"Once you know that you can spend a lifetime with a person, marriage is just a seal and gives you a document." I must have said something like this a few years ago, around the time I found my future partner. In fact, my statement became even more outrageous, when I realized that we needed to be married to get our travel visas on time. It became painful to get rejections based on 'what is a travel companion?'
G & I met through a common friend, who was kind enough to drop us both an introductory email. We met in a bar and then we continued to meet for coffee, movie, concerts and sometimes just to hang out. The meetings quickly sparked the romance and before we knew it, we were on a bike to Wayanad. The trip began our commitment to be with each other; and our unsaid fascination to explore each other. One day, after a few more trips and because of a bad landlord that I had to put up with, we decided to pack my bags and live together.
We were both surprised that we settled in almost immediately, despite a common history of unsuccessful co-habitations. We discovered that we are both emotionally unstable human beings. Neither of us had to say it, but we would jump at every opportunity to attend to each other; and this brought a gratitude to our relationship, that was reciprocated with the labor of love. That pattern continues till today.
The most magical things in our lives are also the most effortless - There were almost no complaints, and the confidence of our companionship was reflected in our individual lives. G became more approachable for his friends and I was more inspired to stick on with the decisions I took. For the first time, I understood what 'not giving a damn' meant. I also understood the difference between my spirit of adventure; and G's courage to fight his fears, and go on the same adventures! Time flew by but those few months filled up for a history of multiple heartbreaks, disillusions and the bitterness for the world that would creep in during misadventures.

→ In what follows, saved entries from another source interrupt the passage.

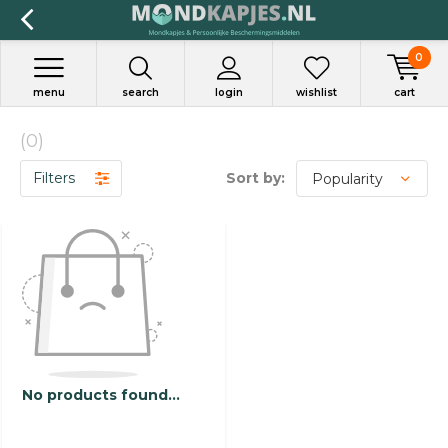
0
menu
search
login
wishlist
cart
(0)
Filters
Sort by:
No products found...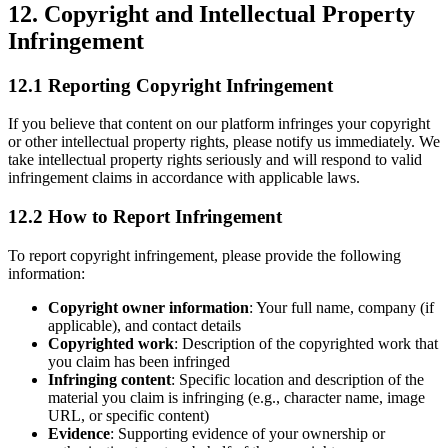
12. Copyright and Intellectual Property
Infringement
12.1 Reporting Copyright Infringement
If you believe that content on our platform infringes your copyright
or other intellectual property rights, please notify us immediately. We
take intellectual property rights seriously and will respond to valid
infringement claims in accordance with applicable laws.
12.2 How to Report Infringement
To report copyright infringement, please provide the following
information:
Copyright owner information
: Your full name, company (if
applicable), and contact details
Copyrighted work
: Description of the copyrighted work that
you claim has been infringed
Infringing content
: Specific location and description of the
material you claim is infringing (e.g., character name, image
URL, or specific content)
Evidence
: Supporting evidence of your ownership or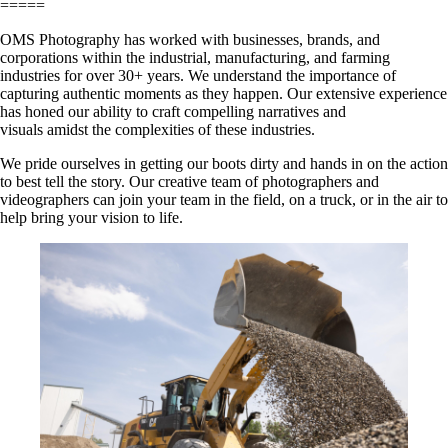
=====
OMS Photography has worked with businesses, brands, and
corporations within the industrial, manufacturing, and farming
industries for over 30+ years. We understand the importance of
capturing authentic moments as they happen. Our extensive experience
has honed our ability to craft compelling narratives and
visuals amidst the complexities of these industries.
We pride ourselves in getting our boots dirty and hands in on the action
to best tell the story. Our creative team of photographers and
videographers can join your team in the field, on a truck, or in the air to
help bring your vision to life.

There came a time when we thought we had to at least tell our families about us; and we informed them. A series of fun meet ups later, one day, my parents told me that they wanted us to be engaged/married soon. I was initially irritated because a decision was made for us, and we weren't asked. We looked at each other and smiled; it didn't matter. Our engagement was announced. A few weeks before the ceremony, we had to travel to Australia. My visa application was rejected and when I made a second application, I was questioned over a phone-call about who/what G was. It was awkward and unnecessarily painful. We never went to Australia. However, we decided that we would not go through the ordeal again and get our documents done!
We had lived together for over 18 months before we finally got married. We were supposed to fly to France and as fate would have it, despite being married, our application was rejected because G didn't have enough empty pages on his passport!
It's been many years and we have traveled to many places around the world. There have been no visa rejections till date, although most didn't need our marriage certificate either. Earlier this month, we celebrated our 4th anniversary in Iceland. When I look back into these 4 years and compare them with the 18 months of our live-in relationship, I understand how I was mistaken about marriage.
G loves his family and by extension, I put in efforts to establish bonds with everyone he loves. I spent an entire day in a hospital with his grandmother; it was just the two of us and we don't even speak the same language! I have a wonderful relationship with his sister and his cousin brother, both of whom had struggled for a platform to open up their hearts. Over these years, I have felt the need to stay with my mother-in-law far more than my own mother. His cousins, uncles and aunts - whenever and wherever I could, I have joined them in activities/helped them in events and shared moments that we could remember each other with.
I never imagined myself being this person.
Marriage has helped me grow as a person. It has created a better version of me and redefined commitment in the following ways :
- To be invested in everything and everyone you love
- To cross every hurdle to understand others and convert strangers into lovers
- To break the barriers of age, language, cultures
- To overcome distance
The 18 months that G & I spent to understand and to be with each other, prepared us for these lessons.